LIVE: John Kerry discusses US priorities on climate change

LIVE: John Kerry discusses US priorities on climate change

Climate Diplomacy and Progress

  • The US rejoined the Paris Agreement and fulfilled the promise of delivering $100 billion in climate finance to developing countries.
  • The Global Methane Pledge aims for a 30% reduction in methane emissions by 2030.
  • The President's Emergency Plan for Adaptation and Resilience (PREPARE) was established to help vulnerable communities cope with climate impacts.
  • The First Movers Coalition and the Agricultural Innovation Mission (AIM) for Climate were formed to accelerate the transition to green technologies.
  • Progress was made in negotiations with China, resulting in the UAE consensus that includes a commitment to transitioning away from fossil fuels in a fair, orderly, and equitable manner to achieve net-zero emissions by 2050, in line with the 1.5-degree Celsius goal.

Economic Transformation and Clean Energy

  • Investments in clean energy and infrastructure can create jobs, drive growth, and transform economies.
  • Addressing air pollution and greenhouse gas emissions is crucial, as poor air quality causes millions of deaths annually.

COP28 Summit and Climate Finance

  • The upcoming COP28 summit in Baku will focus on finance, particularly securing a successor to the expiring $100 billion annual donation commitment.
  • A new impact fund will be established to deal with negative climate impacts and ensure the implementation of the UAE consensus reached at COP27.
  • New Nationally Determined Contributions (NDCs) are due next February, and countries should start working on them now to ensure readiness.

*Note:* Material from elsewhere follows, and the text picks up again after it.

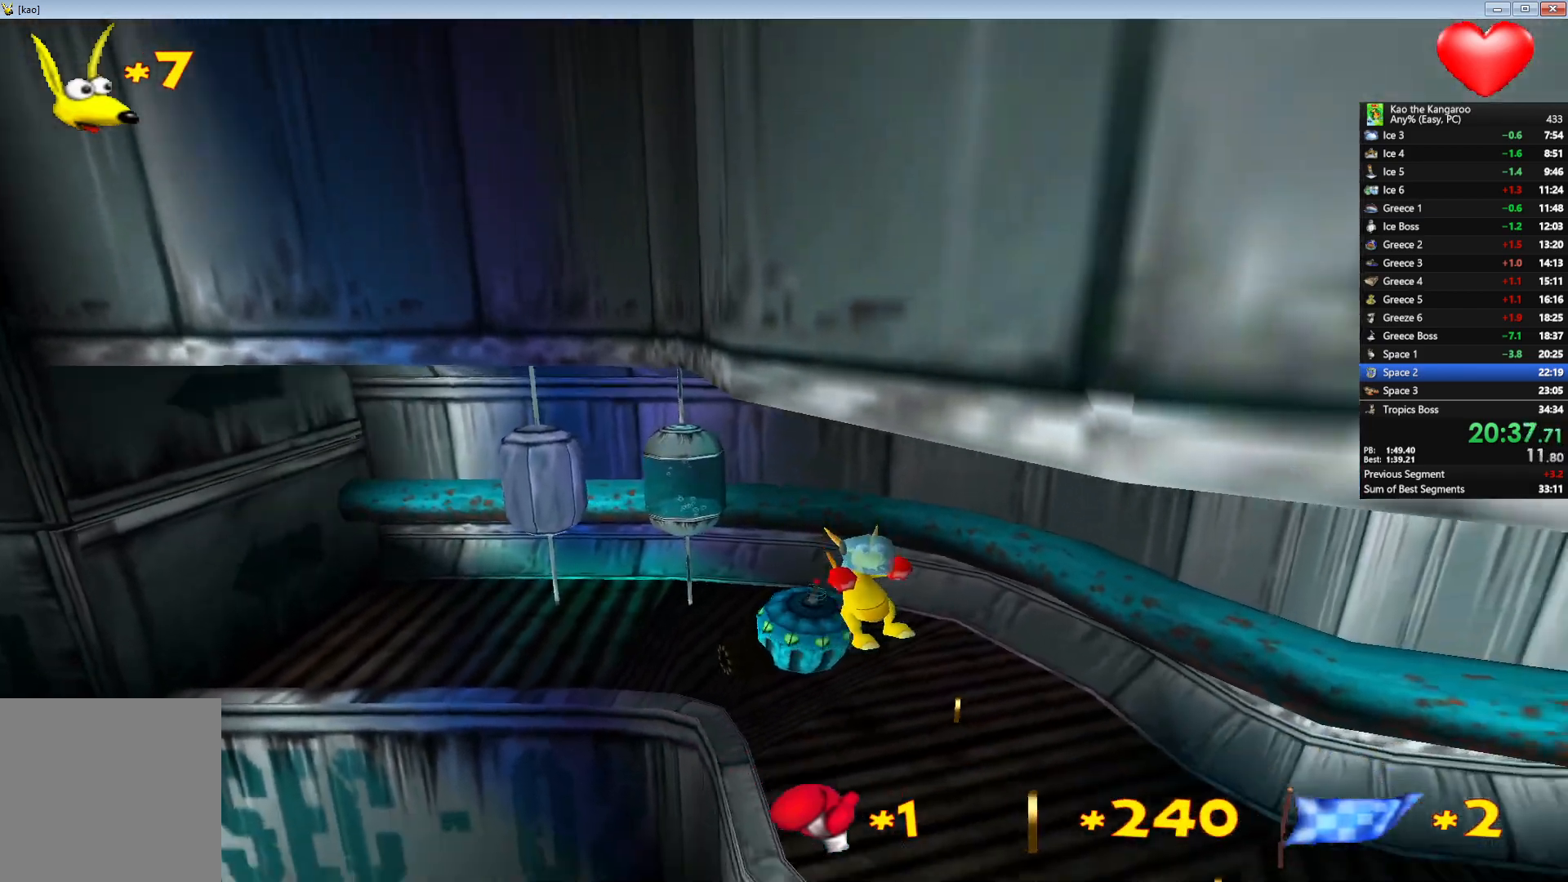
{"keys": ["up", "x", "z"], "events": []}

Human Rights and International Relations

  • The US raises concerns about human rights records in host countries for climate summits and emphasizes the importance of fair, orderly, and equitable treatment of individuals.
  • Despite stepping down from their positions, US Special Presidential Envoy for Climate John Kerry and his Chinese counterpart Xie Zhenhua remain hopeful that the positive working relationship between the US and China on climate change will continue.
  • Climate change is a multilateral issue that requires cooperation from all major emitting countries, and no single country can solve the problem alone.
  • The US and China have made progress in understanding how to avoid unintended conflicts, but there is still competition between the two countries.
  • The US and Russia are not currently engaged in discussions on climate change due to Russia's invasion of Ukraine.
  • Western sanctions on Russia are not believed to be affecting global efforts to fight climate change, as Russia has the ability to make significant emissions reductions if it chooses to.

Middle East and Climate Challenges

  • Some Middle Eastern countries, such as Iraq, are heavily dependent on fossil fuels and are major emitters of greenhouse gases. The US is working with Iraq to reduce flaring and venting of methane.
  • The transition away from fossil fuels in the Middle East needs to be done quickly to keep the goal of limiting global warming to 1.5 degrees Celsius alive.
  • Wars, such as the conflicts in Ukraine and between Israel and Hamas, increase vulnerability to ecological destruction and contribute to climate change.

John Kerry's Continued Involvement

  • John Kerry, the US Special Presidential Envoy for Climate, discussed the importance of planning for the future during times of conflict, highlighting the unique approach taken by Ukraine in this regard.
  • Kerry addressed concerns about US restrictions on Chinese businesses and investments in the clean energy sector, acknowledging their impact but emphasizing the broader goal of sending a message.
  • He stressed the significance of China's role in combating climate change, given its substantial emissions and renewable energy deployment.
  • Kerry highlighted the negative environmental consequences of coal burning, including its impact on air quality, ocean chemistry, and marine ecosystems.
  • He clarified the US position on the loss and damage fund, stating that the US supports helping vulnerable countries affected by climate change but opposes linking it to liability and compensation.
  • Kerry explained his involvement in establishing the loss and damage fund at COP27 in Sharm el-Sheikh, emphasizing the importance of finding common ground and ensuring its feasibility.
  • He described the fund as an "impact fund" to address the effects of the climate crisis on vulnerable countries, with an initial contribution of $17.5 million from the US.
  • Kerry expressed his intention to continue his involvement in climate-related efforts as a private citizen, including attending upcoming conferences such as COP and the Oceans Conference.